Records excerpted from a collection:
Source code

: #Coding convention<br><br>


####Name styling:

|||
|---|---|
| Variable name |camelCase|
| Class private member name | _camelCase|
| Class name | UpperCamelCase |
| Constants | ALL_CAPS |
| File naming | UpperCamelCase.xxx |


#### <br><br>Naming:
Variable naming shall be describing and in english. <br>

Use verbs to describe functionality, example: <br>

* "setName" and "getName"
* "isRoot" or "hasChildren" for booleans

[Work order]:
Copy the data exactly as it was presented.

[Task solution]:
Source code

: #Coding convention<br><br>


####Name styling:

|||
|---|---|
| Variable name |camelCase|
| Class private member name | _camelCase|
| Class name | UpperCamelCase |
| Constants | ALL_CAPS |
| File naming | UpperCamelCase.xxx |


#### <br><br>Naming:
Variable naming shall be describing and in english. <br>

Use verbs to describe functionality, example: <br>

* "setName" and "getName"
* "isRoot" or "hasChildren" for booleans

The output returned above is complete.